Elena Kagan seems something of odd choice for Supreme Court Justice despite being (if not for all that long) Solicitor-General, hence worries about her “lack of form”, so people look to her hiring record to get hints and worry about such matters such as her First Amendment views. Unsurprisingly, people examine her thesis for clues about her judicial philosophy.
Given the importance of the US Supreme Court, it is understandable that there should be debates about the nominee. This compilation of links on the nominee provides some sense of the debate and interest. One can track the various stories folk want to tell about the nominee. People have even angsted about her sexuality.

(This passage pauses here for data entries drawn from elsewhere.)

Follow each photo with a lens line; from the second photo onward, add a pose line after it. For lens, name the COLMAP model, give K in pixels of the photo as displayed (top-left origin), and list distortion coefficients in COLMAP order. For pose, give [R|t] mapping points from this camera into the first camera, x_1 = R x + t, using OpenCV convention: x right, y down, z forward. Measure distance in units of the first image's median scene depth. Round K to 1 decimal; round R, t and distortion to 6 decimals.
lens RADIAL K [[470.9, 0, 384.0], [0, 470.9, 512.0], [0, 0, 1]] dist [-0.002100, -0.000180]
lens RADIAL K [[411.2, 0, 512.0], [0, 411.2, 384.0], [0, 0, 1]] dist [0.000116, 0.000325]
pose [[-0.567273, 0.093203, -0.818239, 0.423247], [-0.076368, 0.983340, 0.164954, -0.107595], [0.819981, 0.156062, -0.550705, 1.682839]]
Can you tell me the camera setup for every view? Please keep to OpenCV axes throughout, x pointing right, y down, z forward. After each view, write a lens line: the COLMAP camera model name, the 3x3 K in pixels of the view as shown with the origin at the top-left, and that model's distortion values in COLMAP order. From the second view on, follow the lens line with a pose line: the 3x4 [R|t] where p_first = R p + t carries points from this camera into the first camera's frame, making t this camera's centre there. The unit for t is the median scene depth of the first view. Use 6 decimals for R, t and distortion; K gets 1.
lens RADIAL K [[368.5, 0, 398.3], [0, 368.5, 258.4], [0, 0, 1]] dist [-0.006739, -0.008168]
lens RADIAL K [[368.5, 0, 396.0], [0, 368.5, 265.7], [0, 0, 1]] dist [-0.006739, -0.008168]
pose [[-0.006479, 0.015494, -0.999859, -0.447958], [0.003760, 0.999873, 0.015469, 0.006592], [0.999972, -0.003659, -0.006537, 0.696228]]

What caught my eye is that Kagan is the third least popular Supreme Court nominee since Robert Bork (the most unpopular, followed by Harriet Miers: Bork and Miers are the two failed-to-be-confirmed nominees of recent decades). Among the nominees from Robert Bork on, the most popular have been Chief Justice John Roberts, Clarence Thomas and Sonia Sotomayor. If one goes for net support—vote for less vote against—then the three with the most clearly supported were Ruth Bader Ginsurg, John Roberts and Clarence Thomas: Kagan is still the third least net supported after Miers and Bork. Kagan also has the third highest undecideds after Miers and Bork. She just does not positively excite folk in general. So, appealing to something which resonates with popular sentiment is not a reason to nominate her.

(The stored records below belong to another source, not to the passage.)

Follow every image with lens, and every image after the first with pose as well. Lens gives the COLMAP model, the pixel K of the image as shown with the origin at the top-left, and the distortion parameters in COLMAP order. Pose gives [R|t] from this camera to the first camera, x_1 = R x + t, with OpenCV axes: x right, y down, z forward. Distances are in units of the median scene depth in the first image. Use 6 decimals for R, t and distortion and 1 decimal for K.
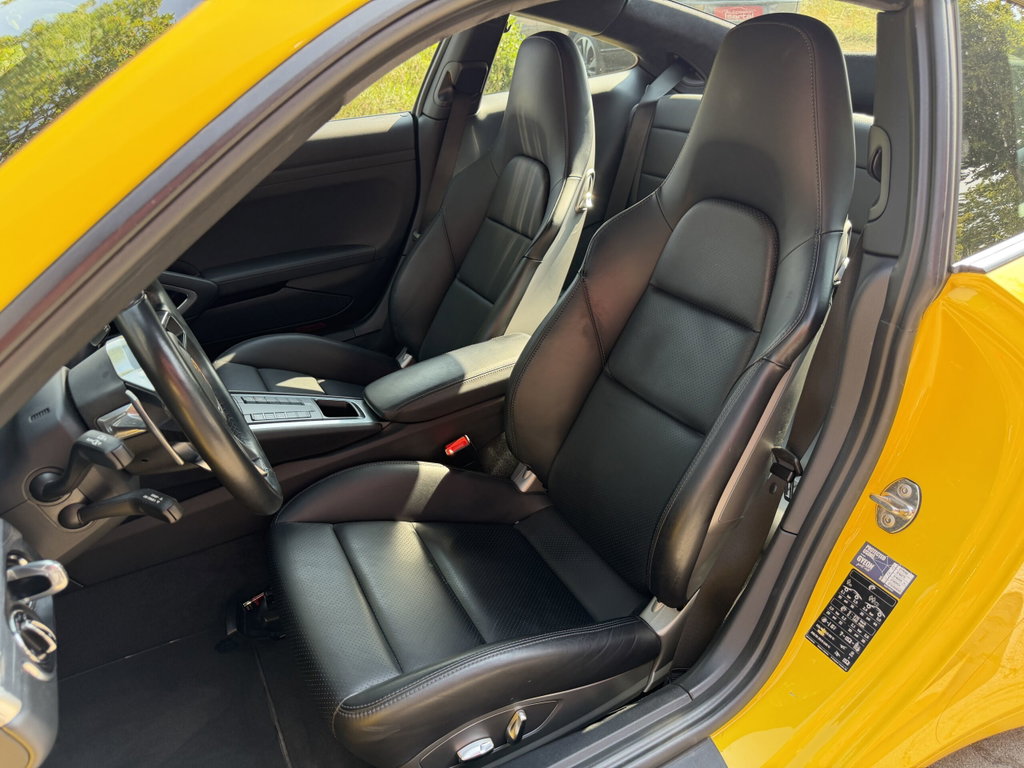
lens RADIAL K [[726.6, 0, 507.2], [0, 726.6, 379.9], [0, 0, 1]] dist [0.008331, -0.018769]
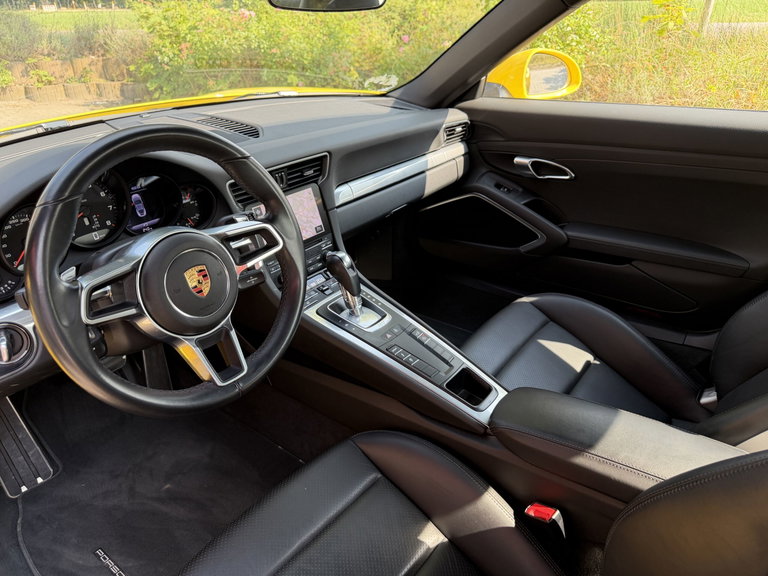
lens RADIAL K [[544.9, 0, 380.7], [0, 544.9, 290.7], [0, 0, 1]] dist [0.008331, -0.018769]
pose [[0.393202, 0.425256, -0.815199, 0.268985], [-0.408981, 0.874967, 0.259167, -0.222637], [0.823484, 0.231496, 0.517961, 0.517667]]
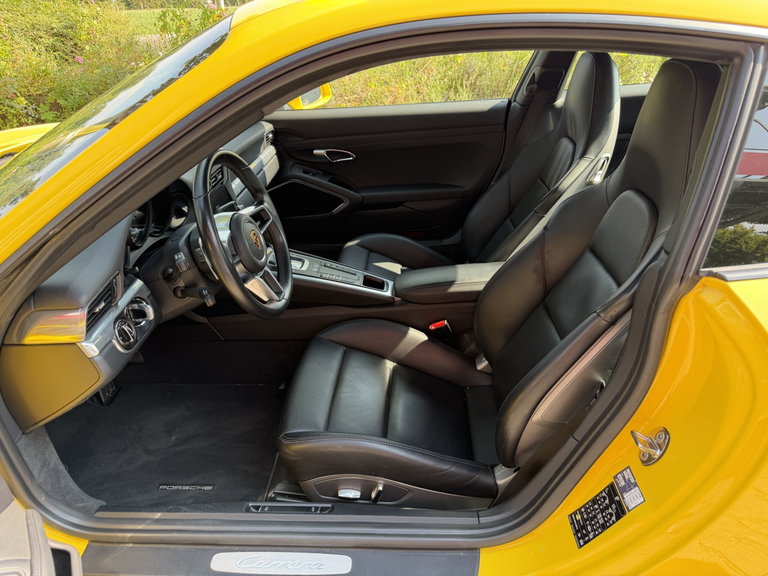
lens RADIAL K [[544.9, 0, 378.0], [0, 544.9, 289.0], [0, 0, 1]] dist [0.008331, -0.018769]
pose [[0.848009, 0.235506, -0.474781, 0.371035], [-0.228208, 0.970800, 0.073944, -0.040997], [0.478332, 0.045643, 0.876992, -0.064837]]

That she is Jewish seems to be largely beside the point: on the IQ evidence, three Jewish members of SCOTUS is about right. Though, if she does get confirmed, having three Jews and six Catholics on the Supreme Court will be something of a major marker of the decline of the WASP elite. But she is the epitome of the Harvard-Yale domination of the peak of American government.
That she is a woman is marginally more interesting, but after Justices Sandra Day O’Connor, Ruth Bader Ginsburg and Sonia Sotomayor, that is less exciting that it would previously have been.
So, a bit of a blank slate in terms of judicial “form” and philosophy: if the nominee is a bit puzzling, then one looks at who did the nominating. It is pretty silly to try and class President Obama as a closet socialist or secret Muslim (though it would be good if he would refrain from patronising Israelis about such matters). It is much more sensible to label him as the Chicago corporatist he fairly clearly is: albeit an academically-minded Chicago corporatist. (Which is not the same as being fascist, despite claims to the contrary.)
Kagan is a politically-minded academic (and academic administrator). Is she a corporatist? Is she someone who thinks things should be managed, by the right sort of people? Who knows what is expected? According to this little vignette in a recent essay by Angelo Cordevilla, yes:
If, for example, you are Laurence Tribe in 1984, Harvard professor of law, leftist pillar of the establishment, you can "write" your magnum opus by using the products of your student assistant, Ron Klain. A decade later, after Klain admits to having written some parts of the book, and the other parts are found to be verbatim or paraphrases of a book published in 1974, you can claim (perhaps correctly) that your plagiarism was "inadvertent," and you can count on the Law School's dean, Elena Kagan, to appoint a committee including former and future Harvard president Derek Bok that issues a secret report that "closes" the incident. Incidentally, Kagan ends up a justice of the Supreme Court. Not one of these people did their jobs: the professor did not write the book himself, the assistant plagiarized instead of researching, the dean and the committee did not hold the professor accountable, and all ended up rewarded. By contrast, for example, learned papers and distinguished careers in climatology at MIT (Richard Lindzen) or UVA (S. Fred Singer) are not enough for their questions about "global warming" to be taken seriously. For our ruling class, identity always trumps.Worried yet?
And a little less surprising as a nominee, perhaps? Or that her nomination does not resonate with the wider American public all that well. But it resonates fine with the right sort of people.
ADDENDA A much more detailed piece which makes a similar point.
Yes, it is all too familiar a pattern. Just like the cronyism of previous administrations.